RECORD EXTRACTS -
····················
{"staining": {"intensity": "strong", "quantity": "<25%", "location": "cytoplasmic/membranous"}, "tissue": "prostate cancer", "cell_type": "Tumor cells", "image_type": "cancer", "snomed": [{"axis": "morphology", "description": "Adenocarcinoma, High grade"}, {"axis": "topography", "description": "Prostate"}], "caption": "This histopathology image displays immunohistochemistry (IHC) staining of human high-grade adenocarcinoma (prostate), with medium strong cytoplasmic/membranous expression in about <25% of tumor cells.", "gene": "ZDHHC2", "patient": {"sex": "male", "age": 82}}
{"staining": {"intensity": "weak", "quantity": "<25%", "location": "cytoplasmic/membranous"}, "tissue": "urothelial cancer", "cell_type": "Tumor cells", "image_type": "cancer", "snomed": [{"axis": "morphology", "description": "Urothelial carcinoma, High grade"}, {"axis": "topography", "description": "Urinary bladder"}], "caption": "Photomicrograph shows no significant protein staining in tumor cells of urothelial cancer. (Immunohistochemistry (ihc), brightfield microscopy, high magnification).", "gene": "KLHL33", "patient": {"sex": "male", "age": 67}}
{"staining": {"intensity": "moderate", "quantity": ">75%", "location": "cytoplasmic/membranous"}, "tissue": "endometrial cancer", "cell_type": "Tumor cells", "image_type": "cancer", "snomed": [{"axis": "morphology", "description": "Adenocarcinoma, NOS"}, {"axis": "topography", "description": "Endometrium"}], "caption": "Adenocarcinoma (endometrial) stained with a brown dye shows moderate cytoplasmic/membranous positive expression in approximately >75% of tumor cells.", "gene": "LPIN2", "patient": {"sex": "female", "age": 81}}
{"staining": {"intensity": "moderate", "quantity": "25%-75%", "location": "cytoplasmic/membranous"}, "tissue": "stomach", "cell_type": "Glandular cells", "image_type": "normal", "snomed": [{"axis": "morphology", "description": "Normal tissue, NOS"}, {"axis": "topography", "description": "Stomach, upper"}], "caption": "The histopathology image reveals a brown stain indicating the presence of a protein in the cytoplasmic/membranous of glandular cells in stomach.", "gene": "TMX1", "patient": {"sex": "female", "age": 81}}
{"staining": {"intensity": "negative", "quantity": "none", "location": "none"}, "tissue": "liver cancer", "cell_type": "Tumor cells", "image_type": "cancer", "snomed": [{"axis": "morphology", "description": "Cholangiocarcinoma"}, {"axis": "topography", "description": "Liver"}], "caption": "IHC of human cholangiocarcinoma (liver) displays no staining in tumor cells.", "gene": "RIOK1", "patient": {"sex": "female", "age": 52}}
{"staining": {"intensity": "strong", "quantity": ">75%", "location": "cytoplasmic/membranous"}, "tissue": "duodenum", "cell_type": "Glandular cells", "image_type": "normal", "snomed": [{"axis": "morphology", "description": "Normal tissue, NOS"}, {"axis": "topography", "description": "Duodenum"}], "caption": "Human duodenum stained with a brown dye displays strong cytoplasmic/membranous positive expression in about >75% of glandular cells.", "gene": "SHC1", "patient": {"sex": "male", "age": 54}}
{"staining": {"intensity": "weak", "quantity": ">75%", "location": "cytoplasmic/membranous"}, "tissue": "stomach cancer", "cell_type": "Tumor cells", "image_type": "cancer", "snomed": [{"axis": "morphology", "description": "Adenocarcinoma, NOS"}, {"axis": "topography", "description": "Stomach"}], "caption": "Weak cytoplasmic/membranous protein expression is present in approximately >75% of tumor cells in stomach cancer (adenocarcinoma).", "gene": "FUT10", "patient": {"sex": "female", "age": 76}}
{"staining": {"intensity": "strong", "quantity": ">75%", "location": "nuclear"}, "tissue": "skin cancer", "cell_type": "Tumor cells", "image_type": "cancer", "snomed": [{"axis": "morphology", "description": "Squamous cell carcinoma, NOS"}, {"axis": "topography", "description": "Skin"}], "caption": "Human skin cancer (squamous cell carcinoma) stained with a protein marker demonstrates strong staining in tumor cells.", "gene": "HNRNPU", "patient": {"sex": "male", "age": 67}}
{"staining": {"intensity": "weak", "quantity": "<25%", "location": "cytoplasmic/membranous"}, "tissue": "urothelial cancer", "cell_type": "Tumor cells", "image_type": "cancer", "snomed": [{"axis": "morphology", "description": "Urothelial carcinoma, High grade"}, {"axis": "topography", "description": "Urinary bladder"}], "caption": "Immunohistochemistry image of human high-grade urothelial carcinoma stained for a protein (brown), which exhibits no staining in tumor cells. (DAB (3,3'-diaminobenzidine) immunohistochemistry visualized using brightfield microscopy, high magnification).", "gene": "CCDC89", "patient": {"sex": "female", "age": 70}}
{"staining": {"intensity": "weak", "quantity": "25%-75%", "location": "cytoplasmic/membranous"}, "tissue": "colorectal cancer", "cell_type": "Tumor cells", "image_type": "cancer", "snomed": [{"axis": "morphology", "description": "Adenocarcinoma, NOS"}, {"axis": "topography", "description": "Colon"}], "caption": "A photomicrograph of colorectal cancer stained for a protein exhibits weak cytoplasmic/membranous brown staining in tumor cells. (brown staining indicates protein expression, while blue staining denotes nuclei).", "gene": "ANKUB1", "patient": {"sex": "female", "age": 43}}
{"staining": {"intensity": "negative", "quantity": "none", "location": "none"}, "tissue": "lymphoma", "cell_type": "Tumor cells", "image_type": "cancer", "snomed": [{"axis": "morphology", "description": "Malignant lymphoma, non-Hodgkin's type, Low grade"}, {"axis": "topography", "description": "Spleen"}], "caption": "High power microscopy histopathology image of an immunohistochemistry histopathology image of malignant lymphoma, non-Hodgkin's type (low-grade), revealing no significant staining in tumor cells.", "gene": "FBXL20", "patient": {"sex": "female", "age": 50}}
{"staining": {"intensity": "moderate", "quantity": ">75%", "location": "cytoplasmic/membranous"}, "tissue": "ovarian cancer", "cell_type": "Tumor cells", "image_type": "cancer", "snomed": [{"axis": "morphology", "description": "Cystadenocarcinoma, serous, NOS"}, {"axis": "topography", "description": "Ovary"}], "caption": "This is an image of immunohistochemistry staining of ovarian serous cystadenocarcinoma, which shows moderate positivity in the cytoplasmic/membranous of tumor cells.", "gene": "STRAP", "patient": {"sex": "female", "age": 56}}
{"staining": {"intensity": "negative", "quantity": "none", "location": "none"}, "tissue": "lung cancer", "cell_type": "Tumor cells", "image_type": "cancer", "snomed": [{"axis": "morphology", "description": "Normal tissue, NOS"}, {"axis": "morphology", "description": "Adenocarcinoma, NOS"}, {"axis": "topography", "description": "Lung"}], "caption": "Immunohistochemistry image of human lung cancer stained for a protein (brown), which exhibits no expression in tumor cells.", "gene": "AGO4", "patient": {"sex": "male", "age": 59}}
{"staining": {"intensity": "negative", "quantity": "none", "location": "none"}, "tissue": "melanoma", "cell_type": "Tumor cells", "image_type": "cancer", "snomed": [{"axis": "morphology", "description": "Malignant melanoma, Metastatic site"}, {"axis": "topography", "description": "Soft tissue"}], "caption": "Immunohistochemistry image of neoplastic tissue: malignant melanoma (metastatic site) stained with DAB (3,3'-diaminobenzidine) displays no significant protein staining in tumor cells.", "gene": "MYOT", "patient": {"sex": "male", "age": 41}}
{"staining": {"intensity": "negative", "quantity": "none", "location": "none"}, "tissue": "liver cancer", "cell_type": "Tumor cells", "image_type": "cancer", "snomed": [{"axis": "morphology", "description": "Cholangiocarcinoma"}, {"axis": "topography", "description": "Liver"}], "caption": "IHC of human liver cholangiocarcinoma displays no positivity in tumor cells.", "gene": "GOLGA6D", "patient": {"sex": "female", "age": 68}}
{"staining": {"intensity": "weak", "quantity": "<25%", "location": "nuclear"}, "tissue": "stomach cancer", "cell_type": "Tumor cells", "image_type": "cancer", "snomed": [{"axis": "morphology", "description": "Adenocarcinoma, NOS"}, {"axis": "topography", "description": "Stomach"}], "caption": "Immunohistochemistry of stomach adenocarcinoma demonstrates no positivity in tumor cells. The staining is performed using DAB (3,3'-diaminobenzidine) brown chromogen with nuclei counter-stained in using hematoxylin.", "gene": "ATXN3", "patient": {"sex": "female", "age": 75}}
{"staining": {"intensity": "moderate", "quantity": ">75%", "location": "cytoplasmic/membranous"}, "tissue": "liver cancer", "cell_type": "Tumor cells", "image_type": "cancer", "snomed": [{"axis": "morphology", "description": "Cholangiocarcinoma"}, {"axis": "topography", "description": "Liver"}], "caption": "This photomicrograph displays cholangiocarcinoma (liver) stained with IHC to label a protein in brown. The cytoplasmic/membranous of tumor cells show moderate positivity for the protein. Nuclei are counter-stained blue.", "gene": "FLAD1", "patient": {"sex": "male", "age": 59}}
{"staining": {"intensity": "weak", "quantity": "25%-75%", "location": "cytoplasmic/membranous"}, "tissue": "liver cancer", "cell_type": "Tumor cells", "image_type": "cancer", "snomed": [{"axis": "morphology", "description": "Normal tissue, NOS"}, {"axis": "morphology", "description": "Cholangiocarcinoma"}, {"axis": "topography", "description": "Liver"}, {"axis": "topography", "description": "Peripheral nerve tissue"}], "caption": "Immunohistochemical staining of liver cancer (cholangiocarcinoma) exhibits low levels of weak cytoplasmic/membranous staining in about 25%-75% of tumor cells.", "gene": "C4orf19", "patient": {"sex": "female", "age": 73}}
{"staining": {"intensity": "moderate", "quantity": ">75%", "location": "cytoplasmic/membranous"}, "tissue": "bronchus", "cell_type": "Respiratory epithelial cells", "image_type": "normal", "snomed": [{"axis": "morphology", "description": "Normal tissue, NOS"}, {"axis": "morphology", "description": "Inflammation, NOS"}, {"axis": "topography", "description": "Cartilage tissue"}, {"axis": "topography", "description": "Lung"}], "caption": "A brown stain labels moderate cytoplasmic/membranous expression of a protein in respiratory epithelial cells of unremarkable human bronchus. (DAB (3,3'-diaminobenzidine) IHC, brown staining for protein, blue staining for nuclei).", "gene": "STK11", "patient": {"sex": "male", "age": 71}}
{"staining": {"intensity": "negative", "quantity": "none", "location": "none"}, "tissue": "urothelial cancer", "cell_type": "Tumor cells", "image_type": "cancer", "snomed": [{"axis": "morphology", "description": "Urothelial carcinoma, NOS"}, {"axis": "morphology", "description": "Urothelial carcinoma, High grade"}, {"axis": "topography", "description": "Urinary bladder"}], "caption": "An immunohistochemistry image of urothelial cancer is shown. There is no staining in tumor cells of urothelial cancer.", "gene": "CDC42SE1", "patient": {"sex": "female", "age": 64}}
····················
WHAT THE TASK REQUIRES - Find where the line with "of human cholangiocarcinoma" sits in the material above, then copy exactly from it through the line with "duodenum stained with". Add no other line.

ANSWER SPACE -
{"staining": {"intensity": "negative", "quantity": "none", "location": "none"}, "tissue": "liver cancer", "cell_type": "Tumor cells", "image_type": "cancer", "snomed": [{"axis": "morphology", "description": "Cholangiocarcinoma"}, {"axis": "topography", "description": "Liver"}], "caption": "IHC of human cholangiocarcinoma (liver) displays no staining in tumor cells.", "gene": "RIOK1", "patient": {"sex": "female", "age": 52}}
{"staining": {"intensity": "strong", "quantity": ">75%", "location": "cytoplasmic/membranous"}, "tissue": "duodenum", "cell_type": "Glandular cells", "image_type": "normal", "snomed": [{"axis": "morphology", "description": "Normal tissue, NOS"}, {"axis": "topography", "description": "Duodenum"}], "caption": "Human duodenum stained with a brown dye displays strong cytoplasmic/membranous positive expression in about >75% of glandular cells.", "gene": "SHC1", "patient": {"sex": "male", "age": 54}}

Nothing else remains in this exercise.